Data for this exercise –
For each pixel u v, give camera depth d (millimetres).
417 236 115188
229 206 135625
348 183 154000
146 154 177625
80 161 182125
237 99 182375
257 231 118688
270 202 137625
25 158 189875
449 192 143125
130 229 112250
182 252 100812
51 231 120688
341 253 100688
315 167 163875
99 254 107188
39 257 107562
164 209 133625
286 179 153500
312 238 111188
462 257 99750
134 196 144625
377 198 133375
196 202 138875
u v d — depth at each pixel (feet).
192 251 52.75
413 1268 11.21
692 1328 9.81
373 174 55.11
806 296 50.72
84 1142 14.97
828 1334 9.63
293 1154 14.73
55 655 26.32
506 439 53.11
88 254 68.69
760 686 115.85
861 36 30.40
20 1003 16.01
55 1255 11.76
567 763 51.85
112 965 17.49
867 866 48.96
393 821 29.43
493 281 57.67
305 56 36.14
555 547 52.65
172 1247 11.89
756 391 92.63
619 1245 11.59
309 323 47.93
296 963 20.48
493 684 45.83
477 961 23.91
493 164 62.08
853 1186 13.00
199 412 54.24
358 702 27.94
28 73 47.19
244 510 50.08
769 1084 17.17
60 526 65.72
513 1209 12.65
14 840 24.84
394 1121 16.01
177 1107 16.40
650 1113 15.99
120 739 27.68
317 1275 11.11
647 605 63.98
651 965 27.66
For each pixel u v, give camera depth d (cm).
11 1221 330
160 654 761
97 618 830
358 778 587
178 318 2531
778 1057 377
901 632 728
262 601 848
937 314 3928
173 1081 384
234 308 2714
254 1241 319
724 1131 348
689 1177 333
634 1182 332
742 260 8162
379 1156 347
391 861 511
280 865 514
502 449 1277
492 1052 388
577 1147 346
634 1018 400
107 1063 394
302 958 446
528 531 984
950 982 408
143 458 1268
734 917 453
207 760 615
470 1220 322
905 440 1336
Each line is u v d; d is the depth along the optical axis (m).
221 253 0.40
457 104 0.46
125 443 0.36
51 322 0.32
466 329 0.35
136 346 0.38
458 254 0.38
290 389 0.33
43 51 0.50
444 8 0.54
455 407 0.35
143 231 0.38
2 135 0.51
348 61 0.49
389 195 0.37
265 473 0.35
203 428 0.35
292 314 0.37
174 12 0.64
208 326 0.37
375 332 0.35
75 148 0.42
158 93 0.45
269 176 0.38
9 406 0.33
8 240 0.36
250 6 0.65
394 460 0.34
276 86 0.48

What is required – The entries above should be copied out exactly, with none left out.

Worked solution –
For each pixel u v, give camera depth d (millimetres).
417 236 115188
229 206 135625
348 183 154000
146 154 177625
80 161 182125
237 99 182375
257 231 118688
270 202 137625
25 158 189875
449 192 143125
130 229 112250
182 252 100812
51 231 120688
341 253 100688
315 167 163875
99 254 107188
39 257 107562
164 209 133625
286 179 153500
312 238 111188
462 257 99750
134 196 144625
377 198 133375
196 202 138875
u v d — depth at each pixel (feet).
192 251 52.75
413 1268 11.21
692 1328 9.81
373 174 55.11
806 296 50.72
84 1142 14.97
828 1334 9.63
293 1154 14.73
55 655 26.32
506 439 53.11
88 254 68.69
760 686 115.85
861 36 30.40
20 1003 16.01
55 1255 11.76
567 763 51.85
112 965 17.49
867 866 48.96
393 821 29.43
493 281 57.67
305 56 36.14
555 547 52.65
172 1247 11.89
756 391 92.63
619 1245 11.59
309 323 47.93
296 963 20.48
493 684 45.83
477 961 23.91
493 164 62.08
853 1186 13.00
199 412 54.24
358 702 27.94
28 73 47.19
244 510 50.08
769 1084 17.17
60 526 65.72
513 1209 12.65
14 840 24.84
394 1121 16.01
177 1107 16.40
650 1113 15.99
120 739 27.68
317 1275 11.11
647 605 63.98
651 965 27.66
For each pixel u v, give camera depth d (cm).
11 1221 330
160 654 761
97 618 830
358 778 587
178 318 2531
778 1057 377
901 632 728
262 601 848
937 314 3928
173 1081 384
234 308 2714
254 1241 319
724 1131 348
689 1177 333
634 1182 332
742 260 8162
379 1156 347
391 861 511
280 865 514
502 449 1277
492 1052 388
577 1147 346
634 1018 400
107 1063 394
302 958 446
528 531 984
950 982 408
143 458 1268
734 917 453
207 760 615
470 1220 322
905 440 1336
Each line is u v d; d is the depth along the optical axis (m).
221 253 0.40
457 104 0.46
125 443 0.36
51 322 0.32
466 329 0.35
136 346 0.38
458 254 0.38
290 389 0.33
43 51 0.50
444 8 0.54
455 407 0.35
143 231 0.38
2 135 0.51
348 61 0.49
389 195 0.37
265 473 0.35
203 428 0.35
292 314 0.37
174 12 0.64
208 326 0.37
375 332 0.35
75 148 0.42
158 93 0.45
269 176 0.38
9 406 0.33
8 240 0.36
250 6 0.65
394 460 0.34
276 86 0.48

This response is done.